OVERVIEW OF RESOURCES
Africa’s forests and woodlands can be classified into nine general categories including tropical rain forests, tropical moist forests, tropical dry forests, tropical shrubs, tropical mountain forest, subtropical humid forests, subtropical dry forests, subtropical mountain forests and plantations (FAO 2003a). Mangrove forests cover 3 390 107 ha (FAO 2003a). Only 32.5 million ha of forests and woodlands, or 5 per cent of the total forest area, are formally protected (FAO 2003a).
The forest sector in Africa plays an important role in the livelihoods of many communities and in the economic development of many countries. This is particularly so in Western, Central and Eastern Africa where there is considerable forest cover. Africa has a high per capita forest cover at 0.8 ha per person compared to 0.6 ha globally (FAO 2002).

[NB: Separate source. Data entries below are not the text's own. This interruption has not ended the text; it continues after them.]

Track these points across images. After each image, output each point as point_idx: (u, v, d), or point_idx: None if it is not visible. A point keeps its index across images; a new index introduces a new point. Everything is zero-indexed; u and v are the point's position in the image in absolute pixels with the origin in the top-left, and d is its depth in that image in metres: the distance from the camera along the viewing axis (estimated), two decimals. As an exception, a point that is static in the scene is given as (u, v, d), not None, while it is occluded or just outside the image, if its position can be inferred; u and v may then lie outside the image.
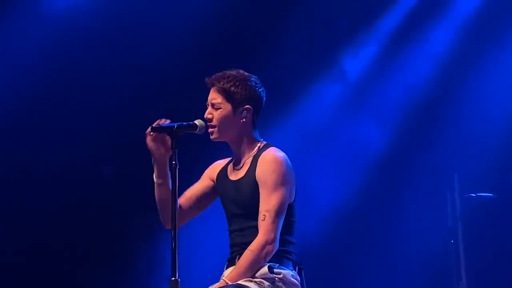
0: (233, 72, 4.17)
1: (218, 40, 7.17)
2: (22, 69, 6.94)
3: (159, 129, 3.95)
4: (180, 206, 4.15)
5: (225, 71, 4.19)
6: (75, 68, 7.06)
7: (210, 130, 4.13)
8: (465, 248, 6.92)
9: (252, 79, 4.18)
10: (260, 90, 4.18)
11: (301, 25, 7.37)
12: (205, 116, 4.14)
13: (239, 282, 3.92)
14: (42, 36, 6.95)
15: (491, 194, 6.65)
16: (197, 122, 4.03)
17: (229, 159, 4.31)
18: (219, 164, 4.32)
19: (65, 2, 6.99)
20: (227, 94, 4.11)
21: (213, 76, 4.17)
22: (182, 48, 7.08)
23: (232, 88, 4.11)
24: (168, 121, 3.98)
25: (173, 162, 3.84)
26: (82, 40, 7.04)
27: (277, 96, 6.85)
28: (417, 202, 7.17)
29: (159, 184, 4.11)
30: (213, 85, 4.16)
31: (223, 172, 4.26)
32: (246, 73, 4.20)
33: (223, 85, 4.12)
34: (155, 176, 4.13)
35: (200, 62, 6.80)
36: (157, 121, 4.00)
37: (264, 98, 4.21)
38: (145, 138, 4.08)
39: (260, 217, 3.98)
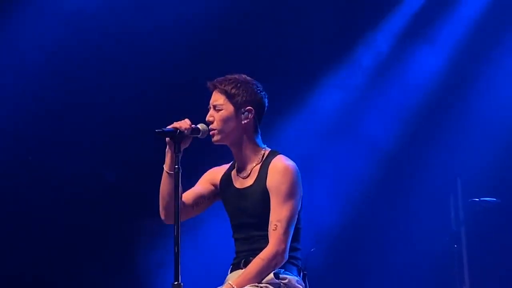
0: (235, 76, 4.18)
1: (224, 43, 7.17)
2: (26, 73, 6.94)
3: (162, 133, 3.94)
4: (182, 203, 4.15)
5: (227, 75, 4.19)
6: (78, 74, 7.07)
7: (211, 132, 4.11)
8: (468, 253, 6.91)
9: (254, 83, 4.19)
10: (262, 94, 4.18)
11: (308, 28, 7.38)
12: (206, 118, 4.13)
13: (245, 287, 3.91)
14: (46, 44, 6.95)
15: (494, 199, 6.63)
16: (200, 126, 4.06)
17: (227, 166, 4.29)
18: (218, 170, 4.30)
19: (68, 7, 7.00)
20: (228, 96, 4.12)
21: (215, 80, 4.18)
22: (187, 53, 7.08)
23: (234, 90, 4.12)
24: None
25: (176, 166, 3.84)
26: (84, 47, 7.04)
27: (281, 97, 6.87)
28: (421, 206, 7.17)
29: (168, 175, 4.06)
30: (215, 87, 4.16)
31: (226, 179, 4.24)
32: (249, 77, 4.21)
33: (224, 86, 4.13)
34: (166, 166, 4.08)
35: (204, 66, 6.80)
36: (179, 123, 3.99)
37: (267, 103, 4.21)
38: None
39: (272, 227, 3.98)
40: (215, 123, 4.11)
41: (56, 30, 6.93)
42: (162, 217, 4.20)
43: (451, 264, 6.89)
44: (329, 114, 7.41)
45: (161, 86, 7.06)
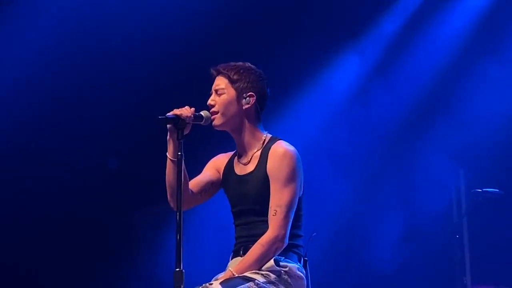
0: (239, 63, 4.21)
1: (224, 35, 7.17)
2: (28, 62, 6.94)
3: (165, 120, 3.93)
4: (190, 190, 4.16)
5: (231, 62, 4.21)
6: (80, 62, 7.07)
7: (212, 116, 4.11)
8: (470, 243, 6.93)
9: (257, 70, 4.21)
10: (264, 82, 4.20)
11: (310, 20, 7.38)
12: (208, 102, 4.15)
13: (246, 274, 3.92)
14: (48, 34, 6.96)
15: (497, 190, 6.63)
16: (203, 113, 4.06)
17: (231, 153, 4.30)
18: (223, 157, 4.31)
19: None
20: (231, 81, 4.14)
21: (218, 65, 4.21)
22: (189, 40, 7.08)
23: (236, 76, 4.14)
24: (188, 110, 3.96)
25: (179, 153, 3.84)
26: (86, 35, 7.04)
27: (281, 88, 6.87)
28: (423, 196, 7.18)
29: (173, 162, 4.03)
30: (218, 73, 4.18)
31: (229, 166, 4.24)
32: (252, 65, 4.23)
33: (227, 71, 4.15)
34: (170, 154, 4.04)
35: (207, 53, 6.80)
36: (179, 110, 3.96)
37: (268, 92, 4.22)
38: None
39: (271, 212, 3.99)
40: (216, 106, 4.13)
41: (58, 18, 6.93)
42: (171, 204, 4.13)
43: (453, 255, 6.90)
44: (334, 97, 7.43)
45: (163, 73, 7.06)
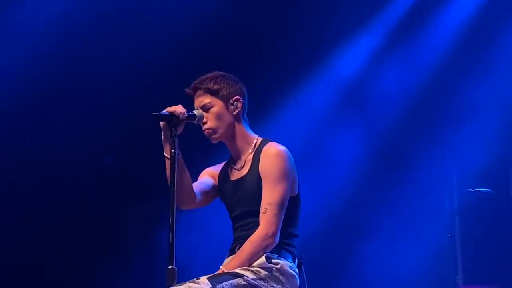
0: (209, 74, 4.20)
1: (221, 27, 7.17)
2: (23, 56, 6.95)
3: (158, 117, 3.94)
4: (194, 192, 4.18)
5: (200, 76, 4.20)
6: (76, 57, 7.08)
7: (207, 132, 4.13)
8: (462, 243, 6.94)
9: (229, 74, 4.21)
10: (240, 84, 4.22)
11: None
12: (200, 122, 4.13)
13: (236, 270, 3.93)
14: (45, 28, 6.96)
15: (489, 190, 6.66)
16: (196, 112, 4.08)
17: (221, 164, 4.32)
18: (214, 168, 4.32)
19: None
20: (213, 92, 4.13)
21: (192, 84, 4.19)
22: (186, 38, 7.08)
23: (216, 85, 4.13)
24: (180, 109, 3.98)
25: (172, 151, 3.86)
26: (83, 35, 7.05)
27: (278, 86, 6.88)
28: (415, 196, 7.19)
29: (169, 160, 3.99)
30: (196, 89, 4.17)
31: (222, 173, 4.27)
32: (221, 72, 4.22)
33: (206, 85, 4.14)
34: (166, 152, 4.02)
35: (202, 50, 6.81)
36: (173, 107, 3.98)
37: (246, 93, 4.23)
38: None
39: (262, 210, 4.01)
40: (209, 122, 4.13)
41: (55, 13, 6.92)
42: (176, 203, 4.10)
43: (445, 254, 6.92)
44: (326, 101, 7.44)
45: (158, 71, 7.07)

On average, forests account for 6 per cent of Gross Domestic Product (GDP) in the Africa, which is the highest in the world (NEPAD 2003). In Uganda, for example, forests and woodlands are now recognized as an important component of the nation’s stock of economic assets and they contribute in excess of US$546.6 million to the economy through forestry, tourism, agriculture and energy (Emerton and Muramira 1999). Forests and woodlands also contribute to the long-term social and economic development goals of New Partnership for Africa’s Development (NEPAD) and can play an important role in addressing the Millennium Development Goals (MDGs) and meeting its targets. They provide energy, food, timber and non-timber forest products (NTFPs) and are important contributors to wealth and health at the household, community, national, sub-regional, regional or even global level. The MDGs and their targets, as well as progress towards them, are shown in Annex 1.
Forests and woodlands are also key components of the environment and provide essential services that are critical to combating land degradation and climate change, as well as to conserving wetlands, coastal areas and freshwater systems. In this regard, the NEPAD programme on forests and woodlands is critical to the success of the other NEPAD programmes, including those on combating land degradation and climate change, and on conserving wetlands, coastal and freshwater resources.